Put each row below into a numbered list, skipping blank lines and leaving out the pictures.

- Source records -
________________________________________

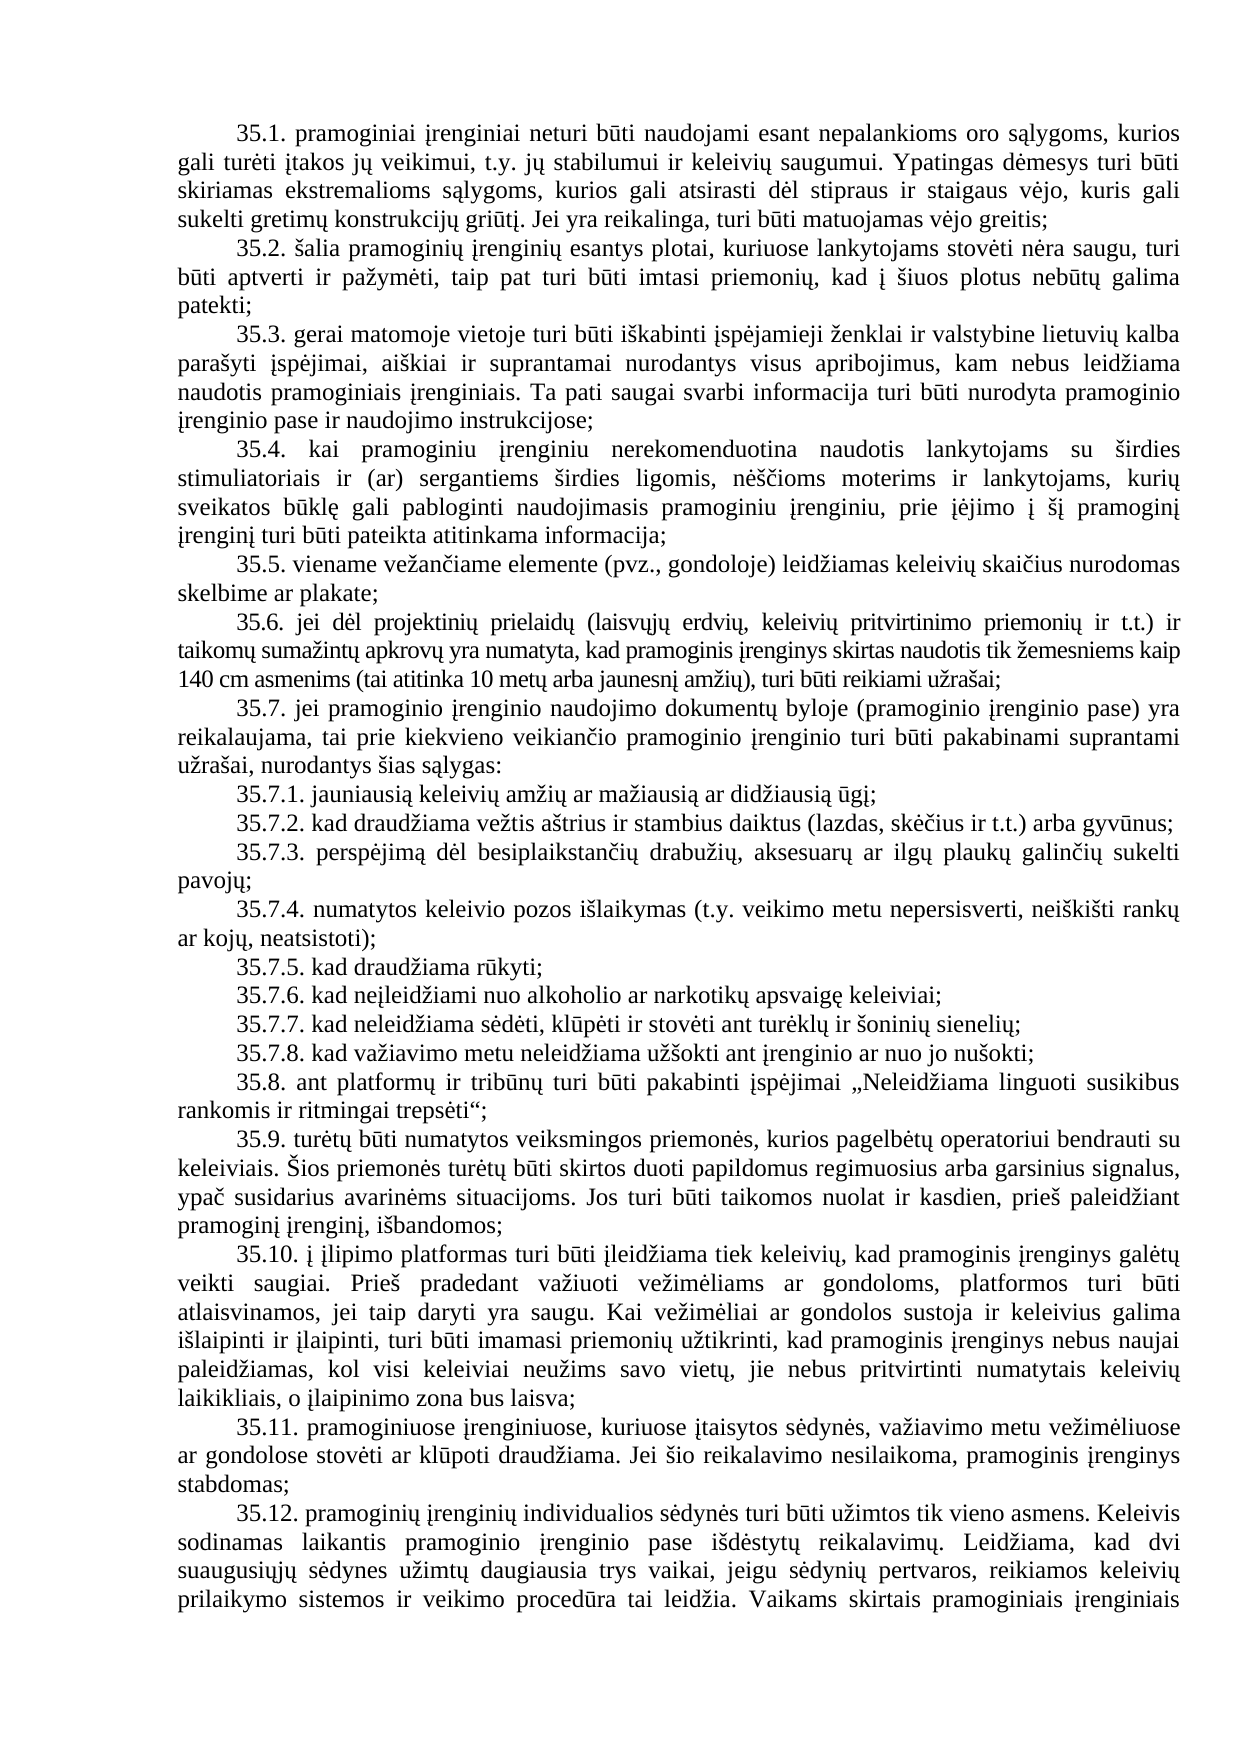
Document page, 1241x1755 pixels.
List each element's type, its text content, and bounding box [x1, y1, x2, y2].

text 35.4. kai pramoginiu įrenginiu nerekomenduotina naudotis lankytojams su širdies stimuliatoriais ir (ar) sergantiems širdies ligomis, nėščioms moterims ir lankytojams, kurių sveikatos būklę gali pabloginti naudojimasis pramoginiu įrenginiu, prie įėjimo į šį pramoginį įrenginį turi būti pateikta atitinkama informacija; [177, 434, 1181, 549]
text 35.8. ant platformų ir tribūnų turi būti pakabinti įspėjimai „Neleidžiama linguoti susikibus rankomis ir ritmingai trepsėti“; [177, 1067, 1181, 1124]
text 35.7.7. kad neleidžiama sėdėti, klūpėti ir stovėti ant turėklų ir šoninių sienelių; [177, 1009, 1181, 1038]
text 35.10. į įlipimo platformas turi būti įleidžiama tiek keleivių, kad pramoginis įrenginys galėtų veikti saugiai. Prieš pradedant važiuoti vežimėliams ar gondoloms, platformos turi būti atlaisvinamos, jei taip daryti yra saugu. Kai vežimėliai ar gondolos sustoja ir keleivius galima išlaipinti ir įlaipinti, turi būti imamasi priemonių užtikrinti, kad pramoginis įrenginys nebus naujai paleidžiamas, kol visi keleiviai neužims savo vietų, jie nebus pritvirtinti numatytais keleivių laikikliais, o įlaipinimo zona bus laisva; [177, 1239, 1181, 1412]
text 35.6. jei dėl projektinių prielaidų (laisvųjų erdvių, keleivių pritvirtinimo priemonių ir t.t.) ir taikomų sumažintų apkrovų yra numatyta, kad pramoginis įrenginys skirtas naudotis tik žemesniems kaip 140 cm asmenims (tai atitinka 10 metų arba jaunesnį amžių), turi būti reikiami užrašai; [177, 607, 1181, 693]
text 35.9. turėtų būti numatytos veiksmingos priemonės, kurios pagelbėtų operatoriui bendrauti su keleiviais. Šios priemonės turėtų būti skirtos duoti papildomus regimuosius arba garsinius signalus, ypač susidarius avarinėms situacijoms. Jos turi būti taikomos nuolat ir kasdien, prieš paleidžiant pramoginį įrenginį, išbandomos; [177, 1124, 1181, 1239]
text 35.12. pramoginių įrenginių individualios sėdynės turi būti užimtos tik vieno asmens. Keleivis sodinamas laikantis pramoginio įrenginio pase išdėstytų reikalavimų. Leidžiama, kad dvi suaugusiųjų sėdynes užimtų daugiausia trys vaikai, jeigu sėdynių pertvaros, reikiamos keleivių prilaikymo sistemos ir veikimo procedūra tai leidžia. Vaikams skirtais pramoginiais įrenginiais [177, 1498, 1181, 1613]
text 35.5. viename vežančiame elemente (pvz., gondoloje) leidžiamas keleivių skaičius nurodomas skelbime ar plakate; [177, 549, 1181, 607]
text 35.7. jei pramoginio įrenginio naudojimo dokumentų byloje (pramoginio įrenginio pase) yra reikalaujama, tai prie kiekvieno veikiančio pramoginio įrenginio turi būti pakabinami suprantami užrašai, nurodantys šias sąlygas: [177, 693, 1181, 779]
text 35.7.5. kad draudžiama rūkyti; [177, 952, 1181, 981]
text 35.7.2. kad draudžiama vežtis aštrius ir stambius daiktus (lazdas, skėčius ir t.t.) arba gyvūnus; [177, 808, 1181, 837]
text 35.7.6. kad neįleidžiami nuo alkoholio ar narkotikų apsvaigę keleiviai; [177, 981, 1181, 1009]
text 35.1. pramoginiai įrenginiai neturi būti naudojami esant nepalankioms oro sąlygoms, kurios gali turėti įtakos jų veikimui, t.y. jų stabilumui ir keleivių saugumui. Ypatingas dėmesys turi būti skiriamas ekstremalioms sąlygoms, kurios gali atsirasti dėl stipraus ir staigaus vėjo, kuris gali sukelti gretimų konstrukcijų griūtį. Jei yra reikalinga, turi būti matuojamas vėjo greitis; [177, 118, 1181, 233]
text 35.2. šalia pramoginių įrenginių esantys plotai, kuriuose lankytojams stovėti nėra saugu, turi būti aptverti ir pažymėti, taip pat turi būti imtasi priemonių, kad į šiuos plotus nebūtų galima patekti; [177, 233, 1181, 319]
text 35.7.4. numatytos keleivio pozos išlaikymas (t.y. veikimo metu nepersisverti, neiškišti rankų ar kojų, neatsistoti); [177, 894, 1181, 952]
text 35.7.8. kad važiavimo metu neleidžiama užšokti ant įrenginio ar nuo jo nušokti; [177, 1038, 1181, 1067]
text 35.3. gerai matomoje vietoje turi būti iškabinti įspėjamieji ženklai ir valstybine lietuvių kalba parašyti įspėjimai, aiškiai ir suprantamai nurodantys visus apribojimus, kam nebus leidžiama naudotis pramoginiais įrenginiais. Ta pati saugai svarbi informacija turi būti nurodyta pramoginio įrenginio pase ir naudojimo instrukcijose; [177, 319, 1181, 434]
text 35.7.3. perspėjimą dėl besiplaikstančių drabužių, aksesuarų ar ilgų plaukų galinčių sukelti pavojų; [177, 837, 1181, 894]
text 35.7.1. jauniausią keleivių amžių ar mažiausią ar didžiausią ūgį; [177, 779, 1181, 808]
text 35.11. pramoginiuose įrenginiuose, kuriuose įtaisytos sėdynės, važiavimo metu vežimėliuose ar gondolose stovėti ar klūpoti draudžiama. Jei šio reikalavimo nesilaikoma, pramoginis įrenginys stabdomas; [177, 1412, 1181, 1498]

________________________________________

- Solved exercise -
1. Document page, 1241x1755 pixels.
2. List each element's type, its text content, and bounding box [x1, y1, x2, y2].
3. text 35.4. kai pramoginiu įrenginiu nerekomenduotina naudotis lankytojams su širdies stimuliatoriais ir (ar) sergantiems širdies ligomis, nėščioms moterims ir lankytojams, kurių sveikatos būklę gali pabloginti naudojimasis pramoginiu įrenginiu, prie įėjimo į šį pramoginį įrenginį turi būti pateikta atitinkama informacija; [177, 434, 1181, 549]
4. text 35.8. ant platformų ir tribūnų turi būti pakabinti įspėjimai „Neleidžiama linguoti susikibus rankomis ir ritmingai trepsėti“; [177, 1067, 1181, 1124]
5. text 35.7.7. kad neleidžiama sėdėti, klūpėti ir stovėti ant turėklų ir šoninių sienelių; [177, 1009, 1181, 1038]
6. text 35.10. į įlipimo platformas turi būti įleidžiama tiek keleivių, kad pramoginis įrenginys galėtų veikti saugiai. Prieš pradedant važiuoti vežimėliams ar gondoloms, platformos turi būti atlaisvinamos, jei taip daryti yra saugu. Kai vežimėliai ar gondolos sustoja ir keleivius galima išlaipinti ir įlaipinti, turi būti imamasi priemonių užtikrinti, kad pramoginis įrenginys nebus naujai paleidžiamas, kol visi keleiviai neužims savo vietų, jie nebus pritvirtinti numatytais keleivių laikikliais, o įlaipinimo zona bus laisva; [177, 1239, 1181, 1412]
7. text 35.6. jei dėl projektinių prielaidų (laisvųjų erdvių, keleivių pritvirtinimo priemonių ir t.t.) ir taikomų sumažintų apkrovų yra numatyta, kad pramoginis įrenginys skirtas naudotis tik žemesniems kaip 140 cm asmenims (tai atitinka 10 metų arba jaunesnį amžių), turi būti reikiami užrašai; [177, 607, 1181, 693]
8. text 35.9. turėtų būti numatytos veiksmingos priemonės, kurios pagelbėtų operatoriui bendrauti su keleiviais. Šios priemonės turėtų būti skirtos duoti papildomus regimuosius arba garsinius signalus, ypač susidarius avarinėms situacijoms. Jos turi būti taikomos nuolat ir kasdien, prieš paleidžiant pramoginį įrenginį, išbandomos; [177, 1124, 1181, 1239]
9. text 35.12. pramoginių įrenginių individualios sėdynės turi būti užimtos tik vieno asmens. Keleivis sodinamas laikantis pramoginio įrenginio pase išdėstytų reikalavimų. Leidžiama, kad dvi suaugusiųjų sėdynes užimtų daugiausia trys vaikai, jeigu sėdynių pertvaros, reikiamos keleivių prilaikymo sistemos ir veikimo procedūra tai leidžia. Vaikams skirtais pramoginiais įrenginiais [177, 1498, 1181, 1613]
10. text 35.5. viename vežančiame elemente (pvz., gondoloje) leidžiamas keleivių skaičius nurodomas skelbime ar plakate; [177, 549, 1181, 607]
11. text 35.7. jei pramoginio įrenginio naudojimo dokumentų byloje (pramoginio įrenginio pase) yra reikalaujama, tai prie kiekvieno veikiančio pramoginio įrenginio turi būti pakabinami suprantami užrašai, nurodantys šias sąlygas: [177, 693, 1181, 779]
12. text 35.7.5. kad draudžiama rūkyti; [177, 952, 1181, 981]
13. text 35.7.2. kad draudžiama vežtis aštrius ir stambius daiktus (lazdas, skėčius ir t.t.) arba gyvūnus; [177, 808, 1181, 837]
14. text 35.7.6. kad neįleidžiami nuo alkoholio ar narkotikų apsvaigę keleiviai; [177, 981, 1181, 1009]
15. text 35.1. pramoginiai įrenginiai neturi būti naudojami esant nepalankioms oro sąlygoms, kurios gali turėti įtakos jų veikimui, t.y. jų stabilumui ir keleivių saugumui. Ypatingas dėmesys turi būti skiriamas ekstremalioms sąlygoms, kurios gali atsirasti dėl stipraus ir staigaus vėjo, kuris gali sukelti gretimų konstrukcijų griūtį. Jei yra reikalinga, turi būti matuojamas vėjo greitis; [177, 118, 1181, 233]
16. text 35.2. šalia pramoginių įrenginių esantys plotai, kuriuose lankytojams stovėti nėra saugu, turi būti aptverti ir pažymėti, taip pat turi būti imtasi priemonių, kad į šiuos plotus nebūtų galima patekti; [177, 233, 1181, 319]
17. text 35.7.4. numatytos keleivio pozos išlaikymas (t.y. veikimo metu nepersisverti, neiškišti rankų ar kojų, neatsistoti); [177, 894, 1181, 952]
18. text 35.7.8. kad važiavimo metu neleidžiama užšokti ant įrenginio ar nuo jo nušokti; [177, 1038, 1181, 1067]
19. text 35.3. gerai matomoje vietoje turi būti iškabinti įspėjamieji ženklai ir valstybine lietuvių kalba parašyti įspėjimai, aiškiai ir suprantamai nurodantys visus apribojimus, kam nebus leidžiama naudotis pramoginiais įrenginiais. Ta pati saugai svarbi informacija turi būti nurodyta pramoginio įrenginio pase ir naudojimo instrukcijose; [177, 319, 1181, 434]
20. text 35.7.3. perspėjimą dėl besiplaikstančių drabužių, aksesuarų ar ilgų plaukų galinčių sukelti pavojų; [177, 837, 1181, 894]
21. text 35.7.1. jauniausią keleivių amžių ar mažiausią ar didžiausią ūgį; [177, 779, 1181, 808]
22. text 35.11. pramoginiuose įrenginiuose, kuriuose įtaisytos sėdynės, važiavimo metu vežimėliuose ar gondolose stovėti ar klūpoti draudžiama. Jei šio reikalavimo nesilaikoma, pramoginis įrenginys stabdomas; [177, 1412, 1181, 1498]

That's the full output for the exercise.